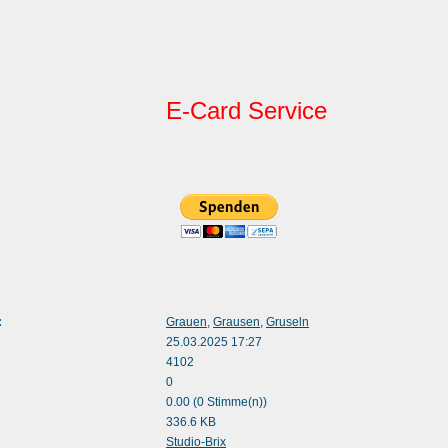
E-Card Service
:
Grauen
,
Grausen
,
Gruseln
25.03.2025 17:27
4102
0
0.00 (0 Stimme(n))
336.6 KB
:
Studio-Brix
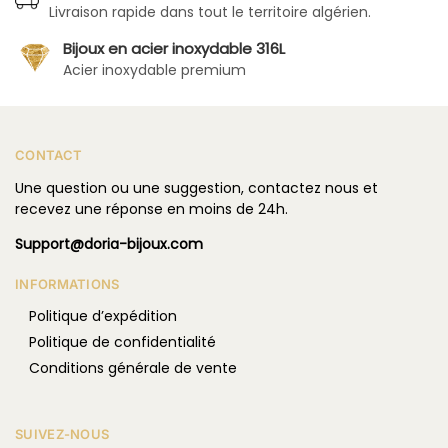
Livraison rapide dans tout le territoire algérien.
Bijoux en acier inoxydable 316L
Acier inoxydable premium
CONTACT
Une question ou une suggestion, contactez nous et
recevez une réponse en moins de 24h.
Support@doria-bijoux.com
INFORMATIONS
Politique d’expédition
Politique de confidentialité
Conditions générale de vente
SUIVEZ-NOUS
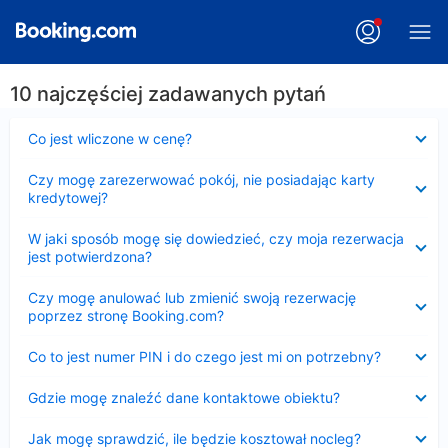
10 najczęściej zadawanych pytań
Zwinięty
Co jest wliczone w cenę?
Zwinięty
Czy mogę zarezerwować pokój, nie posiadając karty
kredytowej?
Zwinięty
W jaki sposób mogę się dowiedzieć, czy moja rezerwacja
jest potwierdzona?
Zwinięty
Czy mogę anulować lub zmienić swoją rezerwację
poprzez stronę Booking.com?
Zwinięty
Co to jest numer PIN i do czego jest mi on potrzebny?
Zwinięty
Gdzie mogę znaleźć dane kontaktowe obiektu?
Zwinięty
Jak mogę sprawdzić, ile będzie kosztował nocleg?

* * *

> **What you need to do**:
Print the text read from the rows above, from the start of the rows through the line containing "SUIVEZ-NOUS", with both ends included. Leave the pictures out of your answer.

> **Solution to the exercise**:
E-Card Service
:
Grauen
,
Grausen
,
Gruseln
25.03.2025 17:27
4102
0
0.00 (0 Stimme(n))
336.6 KB
:
Studio-Brix
Livraison rapide dans tout le territoire algérien.
Bijoux en acier inoxydable 316L
Acier inoxydable premium
CONTACT
Une question ou une suggestion, contactez nous et
recevez une réponse en moins de 24h.
Support@doria-bijoux.com
INFORMATIONS
Politique d’expédition
Politique de confidentialité
Conditions générale de vente
SUIVEZ-NOUS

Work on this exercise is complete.